• [Input records]

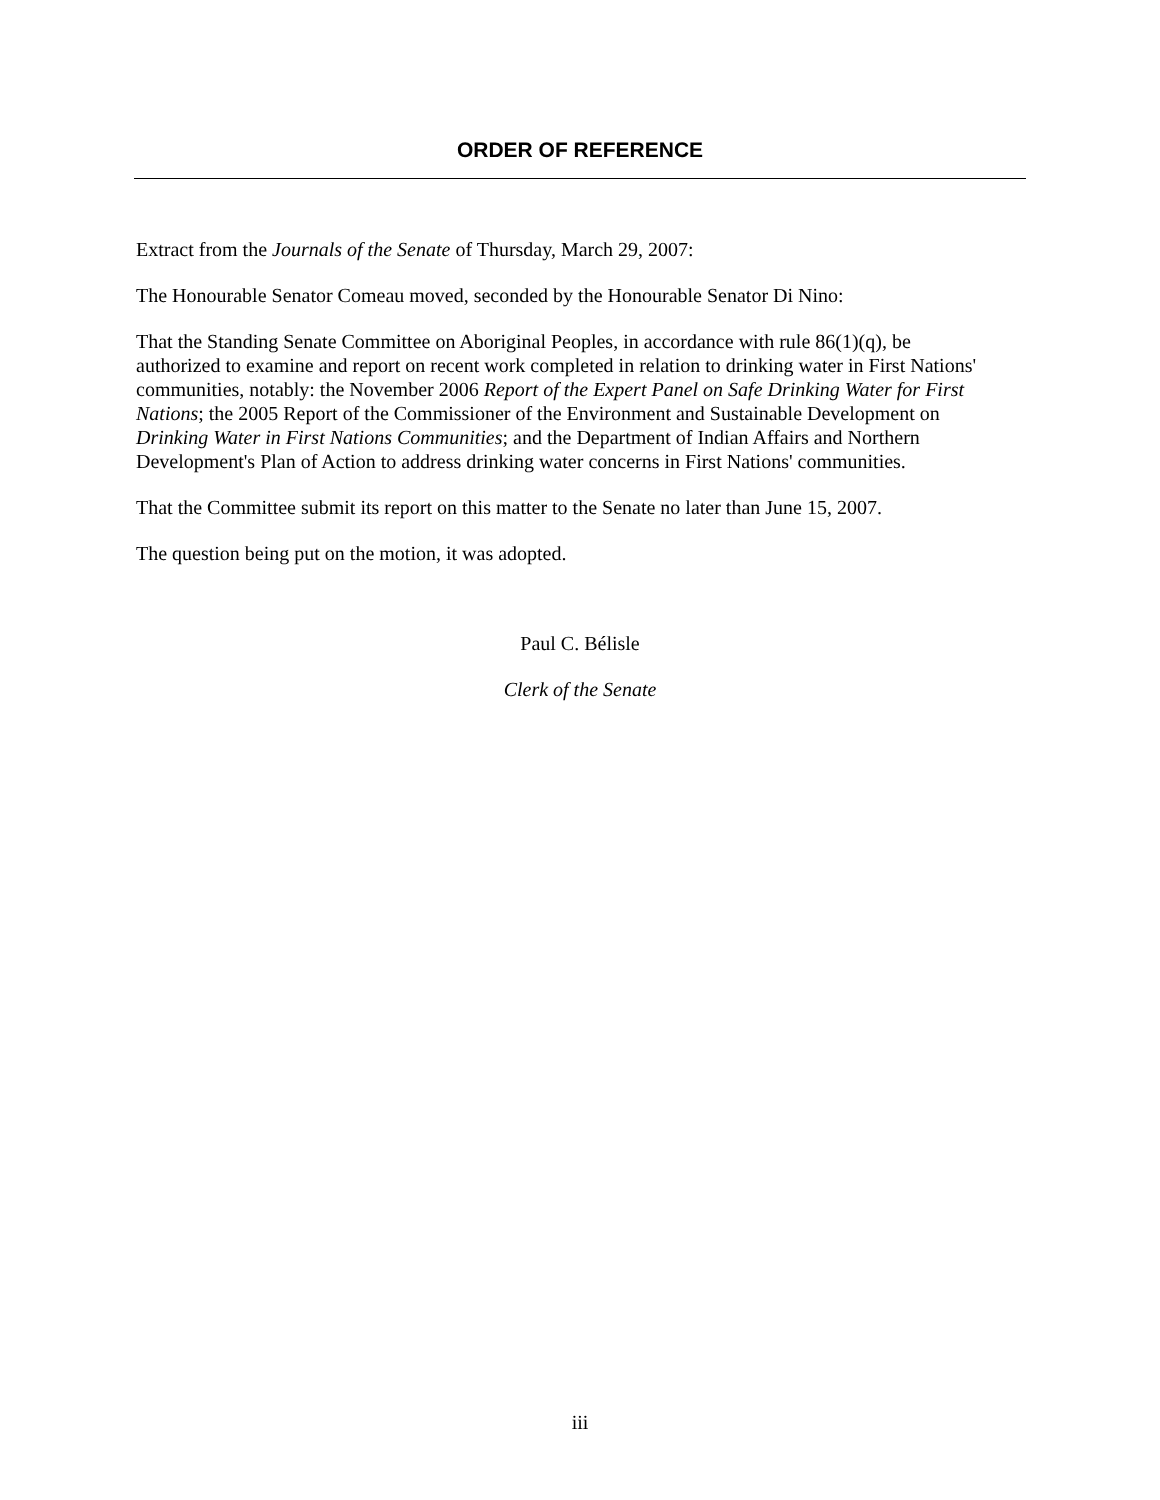ORDER OF REFERENCE
Extract from the Journals of the Senate of Thursday, March 29, 2007:
The Honourable Senator Comeau moved, seconded by the Honourable Senator Di Nino:
That the Standing Senate Committee on Aboriginal Peoples, in accordance with rule 86(1)(q), be authorized to examine and report on recent work completed in relation to drinking water in First Nations' communities, notably: the November 2006 Report of the Expert Panel on Safe Drinking Water for First Nations; the 2005 Report of the Commissioner of the Environment and Sustainable Development on Drinking Water in First Nations Communities; and the Department of Indian Affairs and Northern Development's Plan of Action to address drinking water concerns in First Nations' communities.
That the Committee submit its report on this matter to the Senate no later than June 15, 2007.
The question being put on the motion, it was adopted.
Paul C. Bélisle
Clerk of the Senate
iii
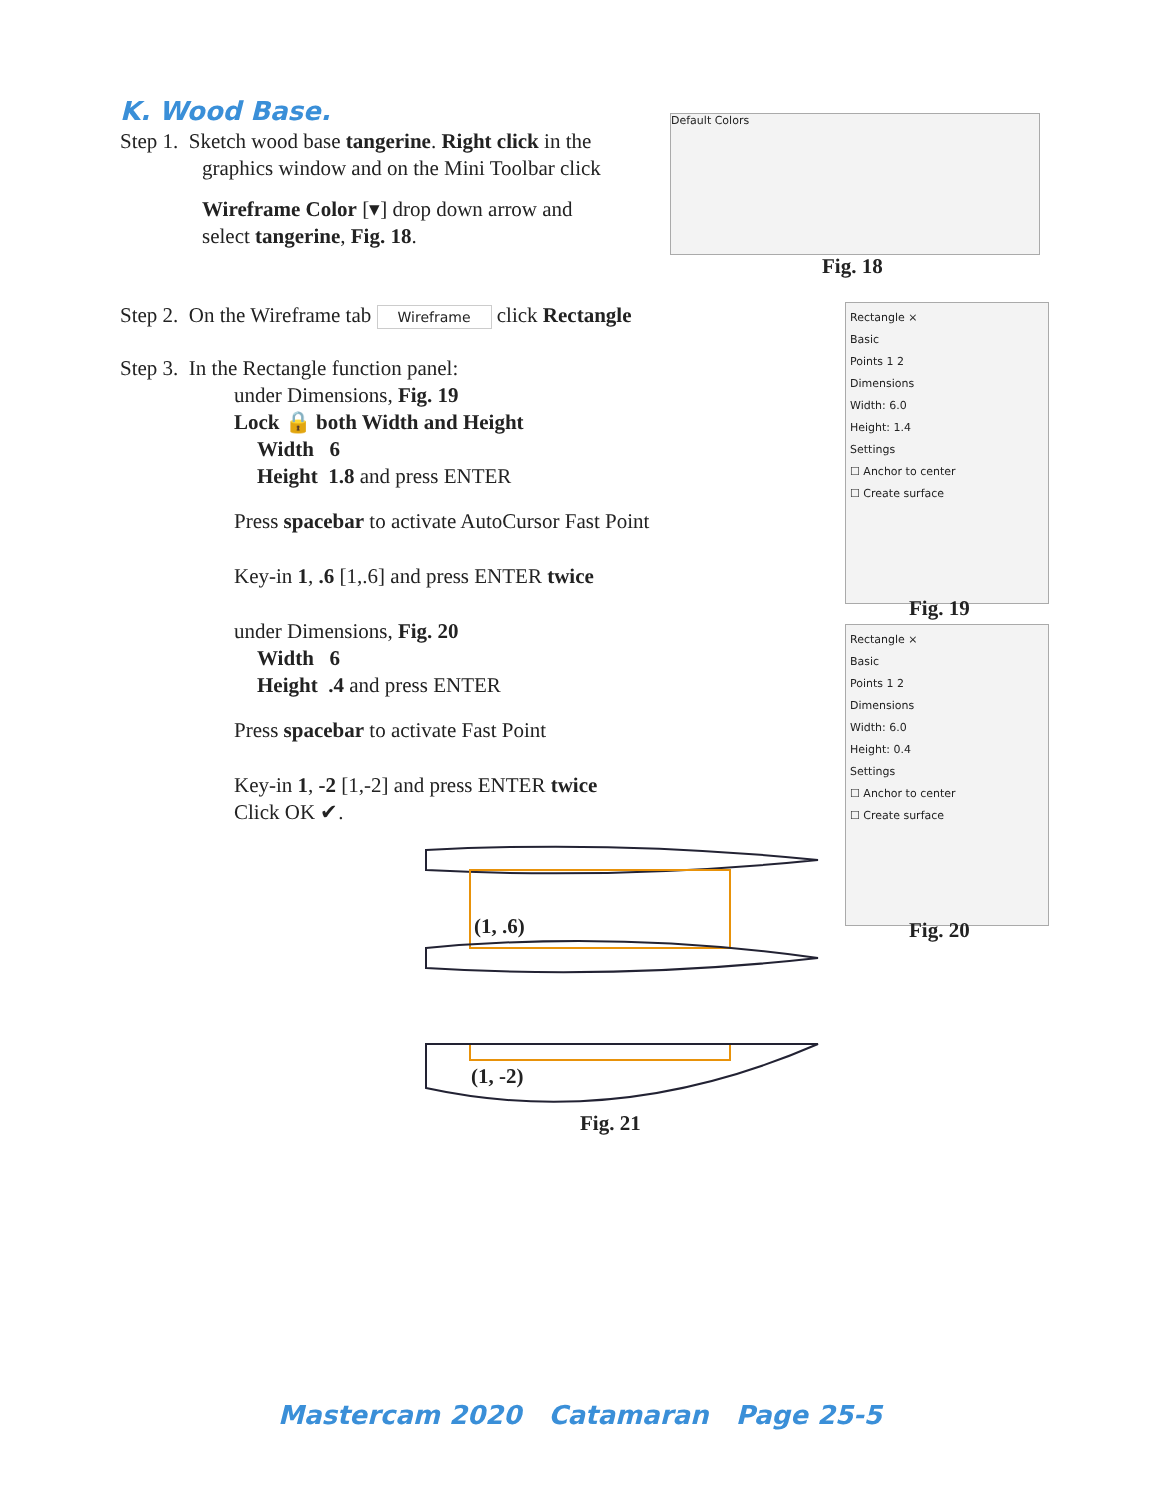K. Wood Base.
Step 1. Sketch wood base tangerine. Right click in the
graphics window and on the Mini Toolbar click
Wireframe Color [▾] drop down arrow and
select tangerine, Fig. 18.
Step 2. On the Wireframe tab Wireframe click Rectangle
Step 3. In the Rectangle function panel:
under Dimensions, Fig. 19
Lock 🔒 both Width and Height
Width 6
Height 1.8 and press ENTER
Press spacebar to activate AutoCursor Fast Point
Key-in 1, .6 [1,.6] and press ENTER twice
under Dimensions, Fig. 20
Width 6
Height .4 and press ENTER
Press spacebar to activate Fast Point
Key-in 1, -2 [1,-2] and press ENTER twice
Click OK ✔.
Default Colors
Fig. 18
Rectangle ×
Basic
Points 1 2
Dimensions
Width: 6.0
Height: 1.4
Settings
☐ Anchor to center
☐ Create surface
Fig. 19
Rectangle ×
Basic
Points 1 2
Dimensions
Width: 6.0
Height: 0.4
Settings
☐ Anchor to center
☐ Create surface
Fig. 20
(1, .6)
(1, -2)
Fig. 21
Mastercam 2020 Catamaran Page 25-5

• [What to work on] State the count of lines in the material above that include "twice", with no other words.

• [Result] 2